Despite evidence of subtle PCR bias at the genome level, there was significant evidence of bias using community-wide metrics that grew with the number of rounds of PCR when using a mock community. (A) With the exception of the KAPA polymerase data, the richness and Shannon diversity values increased with number of rounds of PCR and the inclusion of residual sequencing errors and chimeras. The horizontal black line indicates the expected richness and diversity. (B) Relative to the mock community sampled after 25 rounds of PCR, the distance to the communities sampled after 30 and 35 rounds of PCR increased for all polymerases. The data in panels A and B show the means for four replicates. (C) The variation between samples demonstrated a significant change in the community driven by the number of rounds of PCR and the polymerase used. The ellipses represent bivariate normally distributed 95% confidence intervals.
The choice of polymerase or the number of rounds of amplification has little impact on the relative interpretation of community-wide metrics of diversity.
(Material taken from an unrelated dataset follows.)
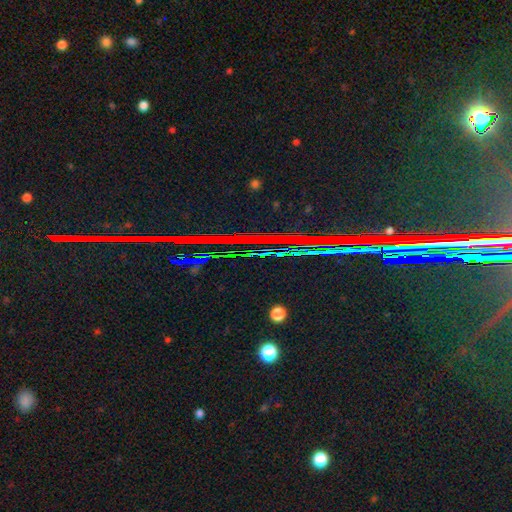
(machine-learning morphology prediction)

We expected that the biases that we observed at the population and community levels using mock community data would be small relative to the expected differences between biological samples. To study this further, we calculated alpha and beta diversity metrics using the human stool samples for each of the polymerases and rounds of amplification. We calculated the number of observed OTUs and Shannon diversity for each condition and stool sample (Fig. 5A). Although there were clear differences between PCR conditions, the relative ordering of the stool samples did not vary meaningfully across conditions. When we characterized the variation between rounds of amplification using human stool samples, the distance between the 25 and 30 rounds and 25 and 35 rounds varied considerably between samples and polymerases (Fig. 5B). In general, the interround variation was lowest for the data generated using the KAPA and Accuprime polymerases. The data generated using the Platinum polymerase were consistent across rounds, but overall, it was more biased than the other polymerases. Considering that the average distance across the four samples varied between 0.39 and 0.56, regardless of the polymerases and number of rounds of amplification, any bias due to amplification is unlikely to obscure community-wide differences between samples. In support of this was our principal coordinates analysis of the Bray-Curtis distances, which revealed distinct clusters by stool sample (Fig. 5C). Within each cluster, there were no obvious patterns related to the polymerase or number of rounds of PCR. Our statistical analysis revealed statistically significant differences in the community structures with the stool sample explaining the most variation (R2 = 0.79; P < 0.001), followed by the number of rounds of PCR (R2 = 0.044; P < 0.001) and the choice of polymerase (R2 = 0.033; P < 0.001). Together, these results indicate that for a coarse analysis of communities, the choice of number of rounds of amplification or polymerase is not important, but that they must be consistent across samples. It is difficult to develop a specific recommendation based on the level of bias across rounds of PCR or polymerases; however, the general suggestion is to use as few rounds of amplification as possible.
FIG 5
Sequencing of human stool samples indicated clear increase in bias with number of rounds of PCR; however, the bias appeared to be consistent within each sample. (A) With the exception of data collected using the KAPA polymerase, the richness and Shannon diversity values increased with number of rounds of PCR. (B) Relative to the stool communities sampled after 25 rounds of PCR, the distances to the stool communities sampled after 30 and 35 rounds of PCR were inconsistent, and there was little difference in variation for data collected using the KAPA polymerase. (C) The variation between stool samples was larger than the amount of variation introduced by changing the number of rounds of PCR or polymerase. The ellipses represent bivariate normally distributed 95% confidence intervals. Results for some samples at 20 cycles are not presented because it was not possible to obtain a sufficient number of reads for those polymerases.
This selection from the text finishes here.